Üniversite yılları okumaya devam etsem de yazmak, o büyük aşkın can çekişen tarafı oldu. İçimde zaman zaman özlem duysam da, yazmak sanki bana küsmüş gibiydi. Kalemle aramızda ciddi bir soğukluk olmalıydı ki, aklıma bile gelmediği yıllar geçirdim. Öğretmenliğin ilk yılları da böyle geçti.

Ama içimde hiç dinmeyen bir özlem ve huzursuzluk o yıllar boyunca peşimi bırakmadı. Sonra yaratıcı dramanın yaşantıma girdiği yıllar var. Meğer ben üniversite sınavı, öğretmenlik falan derken o büyük aşkı çok derinlere iterek kendimden uzaklaşmışım. Devamını aşağıdaki sorular ile anlatayım.

Nebih Nafile: Çağdaş Drama Derneği eğitmenisiniz. Yazmanızda drama eğitiminin katkısı var mı?

Buket Çetin: Yaratıcı dramaya yüksek lisans eğitimi ile başladım. Aynı dönemde Çağdaş Drama Derneği’nin de eğitmenlik programına başladım. Yaratıcı drama birçok sanat alanı ile ilişkili bir alan. Kendisi de bir sanat eğitimi alanı. Bunun yanında insanın kendini var etmesine, yani kendi bakış açılarıyla, kendi görüş ve yaşantılarıyla, süreç içerisinde var olmasına dönük bir alan olduğu için grup içinde bireysel özgürlük çok önemli yer tutuyor. Duygu, düşünce ve bilgilerinizi sanatsal yollarla ve kendi içinizdekilerle özgürce paylaşma imkânınız var. Tüm bunların yanında oyunsu süreçlerin, şimdi ve burada ilkesiyle ilerliyor olması, içindeki çocukla buluşmayı ve üstü örtülmüş ya da benim tarafımdan bakacak olursak “derinlere itilmiş” yetenekleri ortaya çıkarıyor.

Yaratıcı dramanın hayatıma girmesi ile kendimi yeni baştan keşfederken güçlü ve güçsüz yönlerimi tanıma, kendimi fark etme ve ifade etme yönlerim gelişti. Benim kendimi ifade etmede en güçlü yanımın yazmak olduğunu ve yazmanın benim için derin bir tutku olduğunu anladım.

Nebih Nafile: Klasik bir soru olacak. Okuma bilincinizin açılmasında ve yazmalarınızın olgunlaşmasında örnek aldığınız yazarlar vardır mutlaka. Hangi yönleri sizi etkiledi?

◆ Verilen bilgiler:

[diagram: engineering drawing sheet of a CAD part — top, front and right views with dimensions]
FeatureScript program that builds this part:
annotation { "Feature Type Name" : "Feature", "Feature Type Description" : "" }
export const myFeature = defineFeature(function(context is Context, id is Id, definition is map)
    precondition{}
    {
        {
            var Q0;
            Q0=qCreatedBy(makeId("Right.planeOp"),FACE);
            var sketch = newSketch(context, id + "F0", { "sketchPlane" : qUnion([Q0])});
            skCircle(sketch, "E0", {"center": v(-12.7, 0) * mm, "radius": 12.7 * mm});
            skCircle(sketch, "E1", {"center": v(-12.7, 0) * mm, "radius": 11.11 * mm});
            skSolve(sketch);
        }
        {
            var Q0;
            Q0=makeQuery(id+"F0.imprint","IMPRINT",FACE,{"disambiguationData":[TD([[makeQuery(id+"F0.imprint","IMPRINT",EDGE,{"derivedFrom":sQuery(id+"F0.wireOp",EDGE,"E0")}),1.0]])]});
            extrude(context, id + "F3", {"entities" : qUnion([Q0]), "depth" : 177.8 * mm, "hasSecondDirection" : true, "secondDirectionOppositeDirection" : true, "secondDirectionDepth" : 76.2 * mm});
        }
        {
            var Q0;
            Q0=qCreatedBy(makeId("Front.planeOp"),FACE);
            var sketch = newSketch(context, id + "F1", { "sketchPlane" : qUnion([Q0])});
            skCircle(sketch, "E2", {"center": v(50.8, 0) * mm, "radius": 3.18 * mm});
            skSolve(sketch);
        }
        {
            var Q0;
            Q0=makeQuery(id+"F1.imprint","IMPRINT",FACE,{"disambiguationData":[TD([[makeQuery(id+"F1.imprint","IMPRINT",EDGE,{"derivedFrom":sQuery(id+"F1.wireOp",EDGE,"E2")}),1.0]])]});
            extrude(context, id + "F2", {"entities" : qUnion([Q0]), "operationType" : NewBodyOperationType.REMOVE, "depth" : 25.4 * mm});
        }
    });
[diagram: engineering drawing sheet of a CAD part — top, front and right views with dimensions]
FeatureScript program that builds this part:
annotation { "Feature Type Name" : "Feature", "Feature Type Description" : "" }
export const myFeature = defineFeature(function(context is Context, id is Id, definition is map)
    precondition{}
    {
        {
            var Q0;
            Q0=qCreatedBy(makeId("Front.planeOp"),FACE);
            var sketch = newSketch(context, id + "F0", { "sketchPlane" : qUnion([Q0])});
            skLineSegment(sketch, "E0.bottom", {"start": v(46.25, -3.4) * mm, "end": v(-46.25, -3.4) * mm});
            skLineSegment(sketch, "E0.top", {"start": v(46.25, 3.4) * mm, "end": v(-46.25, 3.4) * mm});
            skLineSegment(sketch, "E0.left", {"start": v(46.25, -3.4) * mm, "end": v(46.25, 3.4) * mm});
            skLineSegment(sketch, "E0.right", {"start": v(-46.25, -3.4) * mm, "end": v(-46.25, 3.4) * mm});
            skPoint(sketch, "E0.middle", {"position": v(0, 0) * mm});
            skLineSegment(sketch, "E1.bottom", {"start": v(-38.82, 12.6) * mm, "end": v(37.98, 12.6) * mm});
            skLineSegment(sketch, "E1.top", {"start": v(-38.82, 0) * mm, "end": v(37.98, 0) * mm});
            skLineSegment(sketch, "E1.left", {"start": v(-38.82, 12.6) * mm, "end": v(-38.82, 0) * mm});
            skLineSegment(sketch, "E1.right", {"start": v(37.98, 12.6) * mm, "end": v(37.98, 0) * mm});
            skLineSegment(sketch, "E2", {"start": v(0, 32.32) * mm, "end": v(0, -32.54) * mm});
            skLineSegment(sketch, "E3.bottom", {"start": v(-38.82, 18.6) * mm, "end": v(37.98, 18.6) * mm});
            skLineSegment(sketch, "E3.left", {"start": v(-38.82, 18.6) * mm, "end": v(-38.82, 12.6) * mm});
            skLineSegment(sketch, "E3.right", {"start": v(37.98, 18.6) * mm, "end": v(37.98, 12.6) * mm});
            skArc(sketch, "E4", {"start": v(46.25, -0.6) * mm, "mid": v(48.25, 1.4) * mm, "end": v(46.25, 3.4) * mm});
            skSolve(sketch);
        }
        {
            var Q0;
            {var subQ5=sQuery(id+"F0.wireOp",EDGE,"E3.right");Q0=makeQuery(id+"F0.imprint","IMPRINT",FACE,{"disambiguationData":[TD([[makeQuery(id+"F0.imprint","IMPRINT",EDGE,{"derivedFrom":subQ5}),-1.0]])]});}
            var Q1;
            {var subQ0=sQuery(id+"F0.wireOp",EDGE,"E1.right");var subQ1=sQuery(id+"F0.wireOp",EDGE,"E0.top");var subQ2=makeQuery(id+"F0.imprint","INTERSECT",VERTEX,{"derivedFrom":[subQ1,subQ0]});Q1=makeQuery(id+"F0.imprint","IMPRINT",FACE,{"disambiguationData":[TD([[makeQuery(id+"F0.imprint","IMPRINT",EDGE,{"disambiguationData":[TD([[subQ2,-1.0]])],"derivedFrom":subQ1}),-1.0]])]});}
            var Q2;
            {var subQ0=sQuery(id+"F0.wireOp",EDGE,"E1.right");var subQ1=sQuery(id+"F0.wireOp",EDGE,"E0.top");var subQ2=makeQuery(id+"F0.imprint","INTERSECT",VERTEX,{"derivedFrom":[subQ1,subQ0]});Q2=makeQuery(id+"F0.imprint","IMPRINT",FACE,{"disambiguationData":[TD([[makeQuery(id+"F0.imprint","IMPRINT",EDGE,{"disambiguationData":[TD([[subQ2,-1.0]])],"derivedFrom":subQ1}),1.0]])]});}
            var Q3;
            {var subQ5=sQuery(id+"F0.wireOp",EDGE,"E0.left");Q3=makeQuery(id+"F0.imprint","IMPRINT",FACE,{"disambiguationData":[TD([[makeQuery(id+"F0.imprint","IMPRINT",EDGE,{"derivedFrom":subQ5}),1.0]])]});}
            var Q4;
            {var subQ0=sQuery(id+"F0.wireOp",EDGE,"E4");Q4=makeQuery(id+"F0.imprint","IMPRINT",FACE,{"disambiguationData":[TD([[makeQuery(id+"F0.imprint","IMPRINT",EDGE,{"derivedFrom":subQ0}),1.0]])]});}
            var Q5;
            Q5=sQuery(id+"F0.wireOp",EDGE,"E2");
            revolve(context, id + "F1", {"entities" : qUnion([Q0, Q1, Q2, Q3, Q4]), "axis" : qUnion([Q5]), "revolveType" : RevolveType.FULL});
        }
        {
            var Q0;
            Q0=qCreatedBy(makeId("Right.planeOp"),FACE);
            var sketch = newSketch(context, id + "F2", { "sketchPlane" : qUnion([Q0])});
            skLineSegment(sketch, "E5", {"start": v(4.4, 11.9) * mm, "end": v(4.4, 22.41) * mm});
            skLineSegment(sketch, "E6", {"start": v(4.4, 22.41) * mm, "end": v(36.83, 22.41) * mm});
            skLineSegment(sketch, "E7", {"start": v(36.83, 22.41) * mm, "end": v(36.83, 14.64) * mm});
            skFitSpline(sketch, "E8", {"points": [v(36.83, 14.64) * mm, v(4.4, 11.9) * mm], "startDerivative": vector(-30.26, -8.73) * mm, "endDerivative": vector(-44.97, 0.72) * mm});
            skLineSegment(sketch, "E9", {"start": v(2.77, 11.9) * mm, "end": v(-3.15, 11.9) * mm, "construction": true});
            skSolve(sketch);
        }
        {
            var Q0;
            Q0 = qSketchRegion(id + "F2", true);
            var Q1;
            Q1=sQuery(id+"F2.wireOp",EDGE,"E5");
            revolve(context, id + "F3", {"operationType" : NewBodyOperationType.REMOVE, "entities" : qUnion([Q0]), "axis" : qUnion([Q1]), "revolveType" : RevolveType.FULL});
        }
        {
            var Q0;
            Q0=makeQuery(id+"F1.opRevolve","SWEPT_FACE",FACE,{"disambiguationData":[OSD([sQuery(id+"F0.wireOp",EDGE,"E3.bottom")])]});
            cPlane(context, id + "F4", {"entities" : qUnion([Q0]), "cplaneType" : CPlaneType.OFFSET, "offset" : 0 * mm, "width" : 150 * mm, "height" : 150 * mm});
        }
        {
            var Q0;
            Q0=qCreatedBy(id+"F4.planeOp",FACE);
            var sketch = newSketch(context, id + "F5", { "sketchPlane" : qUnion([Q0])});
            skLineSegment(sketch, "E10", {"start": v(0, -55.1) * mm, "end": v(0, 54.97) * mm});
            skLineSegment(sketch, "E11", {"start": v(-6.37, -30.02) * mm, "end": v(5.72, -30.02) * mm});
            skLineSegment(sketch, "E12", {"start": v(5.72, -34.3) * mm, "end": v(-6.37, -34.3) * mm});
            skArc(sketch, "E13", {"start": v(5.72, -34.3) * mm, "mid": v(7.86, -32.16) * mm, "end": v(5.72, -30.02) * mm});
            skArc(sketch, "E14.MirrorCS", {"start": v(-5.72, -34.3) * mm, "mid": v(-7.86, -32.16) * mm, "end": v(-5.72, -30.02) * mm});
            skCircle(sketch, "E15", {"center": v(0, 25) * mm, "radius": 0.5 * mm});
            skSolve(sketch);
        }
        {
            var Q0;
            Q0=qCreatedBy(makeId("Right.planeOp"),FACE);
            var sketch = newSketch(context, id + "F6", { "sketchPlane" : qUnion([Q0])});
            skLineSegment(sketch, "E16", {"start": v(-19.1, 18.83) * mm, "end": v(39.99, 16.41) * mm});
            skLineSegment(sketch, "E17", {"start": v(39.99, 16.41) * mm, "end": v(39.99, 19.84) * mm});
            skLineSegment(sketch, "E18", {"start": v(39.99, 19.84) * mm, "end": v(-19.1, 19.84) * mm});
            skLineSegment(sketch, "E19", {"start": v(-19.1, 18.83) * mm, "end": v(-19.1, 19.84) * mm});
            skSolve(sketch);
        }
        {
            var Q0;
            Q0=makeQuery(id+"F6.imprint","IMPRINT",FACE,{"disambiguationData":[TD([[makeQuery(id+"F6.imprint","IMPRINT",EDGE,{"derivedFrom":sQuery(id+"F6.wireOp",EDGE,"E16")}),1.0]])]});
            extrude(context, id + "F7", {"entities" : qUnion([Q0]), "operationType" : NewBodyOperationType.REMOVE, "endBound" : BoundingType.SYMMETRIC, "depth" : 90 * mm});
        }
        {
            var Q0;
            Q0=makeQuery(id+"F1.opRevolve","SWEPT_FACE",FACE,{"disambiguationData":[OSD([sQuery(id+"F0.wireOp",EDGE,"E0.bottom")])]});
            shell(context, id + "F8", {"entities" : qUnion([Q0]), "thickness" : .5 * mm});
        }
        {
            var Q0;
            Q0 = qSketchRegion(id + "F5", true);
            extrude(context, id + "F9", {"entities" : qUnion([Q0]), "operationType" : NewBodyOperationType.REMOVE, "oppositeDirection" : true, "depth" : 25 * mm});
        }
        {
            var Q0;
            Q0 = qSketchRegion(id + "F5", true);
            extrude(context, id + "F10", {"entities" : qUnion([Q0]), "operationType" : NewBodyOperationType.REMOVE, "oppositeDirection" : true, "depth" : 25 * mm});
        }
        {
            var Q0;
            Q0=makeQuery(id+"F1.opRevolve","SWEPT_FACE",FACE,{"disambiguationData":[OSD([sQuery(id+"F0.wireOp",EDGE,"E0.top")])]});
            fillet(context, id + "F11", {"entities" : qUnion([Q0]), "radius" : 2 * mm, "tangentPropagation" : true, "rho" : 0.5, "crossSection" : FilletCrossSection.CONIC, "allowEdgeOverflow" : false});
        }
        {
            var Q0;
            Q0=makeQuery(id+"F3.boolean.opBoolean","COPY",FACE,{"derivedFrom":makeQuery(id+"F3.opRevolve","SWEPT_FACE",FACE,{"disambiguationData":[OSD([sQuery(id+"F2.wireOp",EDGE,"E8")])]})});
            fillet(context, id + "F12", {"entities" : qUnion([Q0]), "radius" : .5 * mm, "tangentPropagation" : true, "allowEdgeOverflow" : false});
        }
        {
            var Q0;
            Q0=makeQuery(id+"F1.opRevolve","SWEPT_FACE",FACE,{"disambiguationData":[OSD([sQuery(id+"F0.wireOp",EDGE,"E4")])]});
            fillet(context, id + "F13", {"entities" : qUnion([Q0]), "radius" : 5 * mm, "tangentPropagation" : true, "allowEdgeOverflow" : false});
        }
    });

◆ Görevler:
**1.** CAD girdilerinin ilk satırından "v(50.8, 0) *" içeren satıra kadar, iki uç da dahil olmak üzere, bütün satırları hiç değiştirmeden tekrarla.
**2.** Yazma tutkusu ve yaratıcı drama üzerine yapılan söyleşiyi kaldığı yerden devam ettir.
Söyleşinin bu girdilerle hiçbir ilgisi yoktur.

◆ Son yanıtlar:
**1.**
[diagram: engineering drawing sheet of a CAD part — top, front and right views with dimensions]
FeatureScript program that builds this part:
annotation { "Feature Type Name" : "Feature", "Feature Type Description" : "" }
export const myFeature = defineFeature(function(context is Context, id is Id, definition is map)
    precondition{}
    {
        {
            var Q0;
            Q0=qCreatedBy(makeId("Right.planeOp"),FACE);
            var sketch = newSketch(context, id + "F0", { "sketchPlane" : qUnion([Q0])});
            skCircle(sketch, "E0", {"center": v(-12.7, 0) * mm, "radius": 12.7 * mm});
            skCircle(sketch, "E1", {"center": v(-12.7, 0) * mm, "radius": 11.11 * mm});
            skSolve(sketch);
        }
        {
            var Q0;
            Q0=makeQuery(id+"F0.imprint","IMPRINT",FACE,{"disambiguationData":[TD([[makeQuery(id+"F0.imprint","IMPRINT",EDGE,{"derivedFrom":sQuery(id+"F0.wireOp",EDGE,"E0")}),1.0]])]});
            extrude(context, id + "F3", {"entities" : qUnion([Q0]), "depth" : 177.8 * mm, "hasSecondDirection" : true, "secondDirectionOppositeDirection" : true, "secondDirectionDepth" : 76.2 * mm});
        }
        {
            var Q0;
            Q0=qCreatedBy(makeId("Front.planeOp"),FACE);
            var sketch = newSketch(context, id + "F1", { "sketchPlane" : qUnion([Q0])});
            skCircle(sketch, "E2", {"center": v(50.8, 0) * mm, "radius": 3.18 * mm});

**2.**
Buket Çetin: Bu tür sorular bana hep zor geliyor; çünkü tek bir yazar, kitap ya da birkaç tane değil beni etkileyen. Birçok yazar ve kitaptan etkilendiğimi söyleyebilirim. İçlerinde Türk olan yazarlar da var. Yabancı olanlar da… Reşat Nuri Güntekin, Yaşar Kemal, Nermin Yıldırım, İnci Aral, Ursula Le Guin, Dostoyevski, Aldous Huxley, George Orwel gibi isimler yetişkin edebiyatında önemli isimler benim için.

Çocuk ve Gençlik edebiyatında ise etkilendiğim isimleri ayrı tutuyorum. Andy Mulligan, James Krüss, Evegene Trivizas, Zeynep Cemali, David Almond, John Boyne, Christine Nostlinger gibi isimler var.

Saydığım tüm bu isimler ve kitaplarda öncelikle dil benim için önemli. Temiz, sade ve etkileyici cümlelerin tadına doyamıyorum. Ardından anlatımın içten ve samimi olması, sonra da kurgusuna bakıyorum. Okuru ters köşe yapan, okurla oyun oynayan, merak uyandıran, zihinsel oyunlar içinde oradan oraya sürükleyen kurguları barındıran kitaplar benim için baş tacı oluyor.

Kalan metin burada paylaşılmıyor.